Aussi, certains emprunteurs n’ont trouvé une oreille attentive qu’auprès des tribunaux. Beaucoup ne le savent pas mais la loi prévoit la protection des souscripteurs d’un crédit immobilier qui subissent une baisse majeure de revenus ou sont confrontés à un cas de force majeure (chômage, prêt relais, accident…). Cette protection vise les difficultés temporaires et conjoncturelles, ce n’est pas une procédure de surendettement. Lorsque les ressources de l’emprunteur sont réduites de manière substantielle, celui-ci peut demander : une diminution ou une suspension des échéances à payer et une dispense de payer les intérêts qui y correspondent. Ce gel des intérêts peut se faire sur une période de deux années mais les échéances devront être payées.
Un tel recours devant les tribunaux est une procédure simple, rapide et peu coûteuse (ou gratuite selon les cas), car elle ne nécessite pas de recours à un avocat. Près d’une centaine d’emprunteurs auraient déjà obtenu le report d'échéance (de 12 à 18 mois la plupart du temps) avec dispense d'intérêts depuis le début de l’année. Pour en savoir plus, rendez-vous sur le site de l'Association Française des Usagers Bancaires (www.afub.org/chomage.php).
L’accueil des emprunteurs en difficulté semble donc meilleur dans les tribunaux que dans les établissements de crédit immobilier. Face au grand nombre d’emprunteurs qui se retrouvent en difficulté, un moratoire général devrait être envisagé par le gouvernement pour que le report d’échéances dans le cas d’un prêt relais entraine automatiquement un gel des intérêts tant que le bien mis en vente reste sans acquéreur.

Pour le moment, le gouvernement n’a témoigné de soutient aux emprunteurs que dans l’extension de l’exonération des plus-values réalisées lors de la cession d’une résidence principale. Cette exonération a été étendue à deux années (contre une auparavant) : une exonération bienvenue pour aider ceux qui sont déjà étranglés par leur prêt relais. En effet, la plus-value est normalement soumise à un prélèvement forfaitaire de 28,1 % (16 % + 12,1 % de prélèvements sociaux) un an après la mise en vente. Pour bénéficier de cette exonération :

  • l’immeuble doit avoir été occupé par le vendeur jusqu’à la mise en vente,
  • l’immeuble ne doit pas avoir été donné en location ou occupé gratuitement.
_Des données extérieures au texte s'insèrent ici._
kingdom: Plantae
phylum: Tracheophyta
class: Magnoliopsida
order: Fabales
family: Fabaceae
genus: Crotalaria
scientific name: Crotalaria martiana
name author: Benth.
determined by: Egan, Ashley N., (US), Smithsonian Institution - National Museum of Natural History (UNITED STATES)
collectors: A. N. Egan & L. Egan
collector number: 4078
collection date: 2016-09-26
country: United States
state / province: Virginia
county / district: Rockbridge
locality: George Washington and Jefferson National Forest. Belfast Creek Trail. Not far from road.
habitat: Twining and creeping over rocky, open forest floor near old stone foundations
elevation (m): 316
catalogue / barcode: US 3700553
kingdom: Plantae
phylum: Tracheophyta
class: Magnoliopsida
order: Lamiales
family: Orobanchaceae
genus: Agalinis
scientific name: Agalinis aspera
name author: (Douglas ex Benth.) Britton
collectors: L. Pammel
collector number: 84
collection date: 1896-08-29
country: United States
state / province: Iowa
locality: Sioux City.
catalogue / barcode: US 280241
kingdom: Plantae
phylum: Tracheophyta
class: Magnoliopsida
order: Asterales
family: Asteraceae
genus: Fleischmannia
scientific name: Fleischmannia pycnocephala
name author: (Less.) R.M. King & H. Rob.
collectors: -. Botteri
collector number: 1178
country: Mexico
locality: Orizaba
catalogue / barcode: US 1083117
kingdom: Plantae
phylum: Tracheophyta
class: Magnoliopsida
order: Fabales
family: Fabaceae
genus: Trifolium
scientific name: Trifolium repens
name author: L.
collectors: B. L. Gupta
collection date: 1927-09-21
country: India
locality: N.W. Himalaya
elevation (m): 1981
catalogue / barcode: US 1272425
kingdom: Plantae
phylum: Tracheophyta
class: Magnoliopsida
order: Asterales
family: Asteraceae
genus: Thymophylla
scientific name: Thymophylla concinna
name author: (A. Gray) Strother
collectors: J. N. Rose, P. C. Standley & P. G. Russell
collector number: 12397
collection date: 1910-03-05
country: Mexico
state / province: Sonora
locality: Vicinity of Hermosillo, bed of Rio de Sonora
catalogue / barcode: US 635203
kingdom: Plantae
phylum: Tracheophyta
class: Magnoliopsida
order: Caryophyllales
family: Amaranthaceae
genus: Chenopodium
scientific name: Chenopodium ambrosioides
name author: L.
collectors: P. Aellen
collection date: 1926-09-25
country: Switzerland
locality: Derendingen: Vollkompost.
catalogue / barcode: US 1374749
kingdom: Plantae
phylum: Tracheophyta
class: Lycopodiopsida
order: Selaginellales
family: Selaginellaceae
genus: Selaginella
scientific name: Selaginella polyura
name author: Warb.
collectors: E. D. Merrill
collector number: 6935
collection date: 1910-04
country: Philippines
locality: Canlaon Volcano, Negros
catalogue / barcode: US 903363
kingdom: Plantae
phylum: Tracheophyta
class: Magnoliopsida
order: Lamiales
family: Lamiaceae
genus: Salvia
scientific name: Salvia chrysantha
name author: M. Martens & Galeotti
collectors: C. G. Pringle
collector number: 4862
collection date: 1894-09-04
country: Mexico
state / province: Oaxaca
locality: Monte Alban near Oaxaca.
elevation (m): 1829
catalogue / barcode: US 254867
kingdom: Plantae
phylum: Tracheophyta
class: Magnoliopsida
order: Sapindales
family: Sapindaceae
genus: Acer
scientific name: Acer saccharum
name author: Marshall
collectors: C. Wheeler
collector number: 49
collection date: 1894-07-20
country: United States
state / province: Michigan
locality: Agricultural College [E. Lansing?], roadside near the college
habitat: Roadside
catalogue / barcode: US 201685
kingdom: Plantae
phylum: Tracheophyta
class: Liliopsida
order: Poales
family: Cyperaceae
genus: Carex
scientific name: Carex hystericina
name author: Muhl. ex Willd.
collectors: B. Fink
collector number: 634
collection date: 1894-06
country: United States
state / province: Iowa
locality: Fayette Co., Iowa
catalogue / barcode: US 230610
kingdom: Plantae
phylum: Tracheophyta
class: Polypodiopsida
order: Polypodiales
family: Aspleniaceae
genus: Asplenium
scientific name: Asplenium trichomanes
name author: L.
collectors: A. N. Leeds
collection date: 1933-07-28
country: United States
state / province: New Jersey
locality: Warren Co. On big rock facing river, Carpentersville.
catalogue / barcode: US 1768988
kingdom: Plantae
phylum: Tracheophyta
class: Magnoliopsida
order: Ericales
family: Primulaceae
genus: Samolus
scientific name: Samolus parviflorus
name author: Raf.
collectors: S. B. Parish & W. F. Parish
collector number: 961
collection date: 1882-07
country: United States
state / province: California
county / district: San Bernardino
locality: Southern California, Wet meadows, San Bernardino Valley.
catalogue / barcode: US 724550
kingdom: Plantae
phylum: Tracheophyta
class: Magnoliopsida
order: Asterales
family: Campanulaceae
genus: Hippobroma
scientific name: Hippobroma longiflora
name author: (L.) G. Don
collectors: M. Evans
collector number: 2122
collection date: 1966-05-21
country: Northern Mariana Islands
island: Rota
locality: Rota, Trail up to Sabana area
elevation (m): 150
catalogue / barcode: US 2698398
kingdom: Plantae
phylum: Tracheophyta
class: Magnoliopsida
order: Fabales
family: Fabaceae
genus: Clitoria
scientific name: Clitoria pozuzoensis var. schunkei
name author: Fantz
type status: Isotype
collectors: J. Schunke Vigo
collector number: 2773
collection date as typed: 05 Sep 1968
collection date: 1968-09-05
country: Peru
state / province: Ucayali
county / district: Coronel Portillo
De plus, de nombreux acteurs de la vie économique et associative s’expriment en faveur de la création d’un dispositif de médiation du crédit pour les particuliers. Cette médiation du crédit semble importante pour créer un espace de dialogue et éviter que la situation dégénère vers la violence : si des médiateurs existent au sein des banques, ceux-ci ne sont pas indépendants et prennent, bien souvent, le parti de la banque « au détriment de la dimension sociale » d’après Jean-Paul Delevoye, Médiateur de la République.

Un tel dispositif de médiation existe déjà pour les entreprises qui n’arrivent plus à trouver de financement auprès des banques. C’est René Ricol qui dirige cette médiation pour les entreprises créées en octobre 2008 : plus de 3200 sociétés y ont déjà eu recours. Mais pour l’instant, la création d’un tel dispositif de médiation pour les crédits immobiliers aux particuliers et la mise en place du gel des intérêts d’emprunt dans le cas de report d’échéances ne semblent pas officiellement à l’ordre du jour.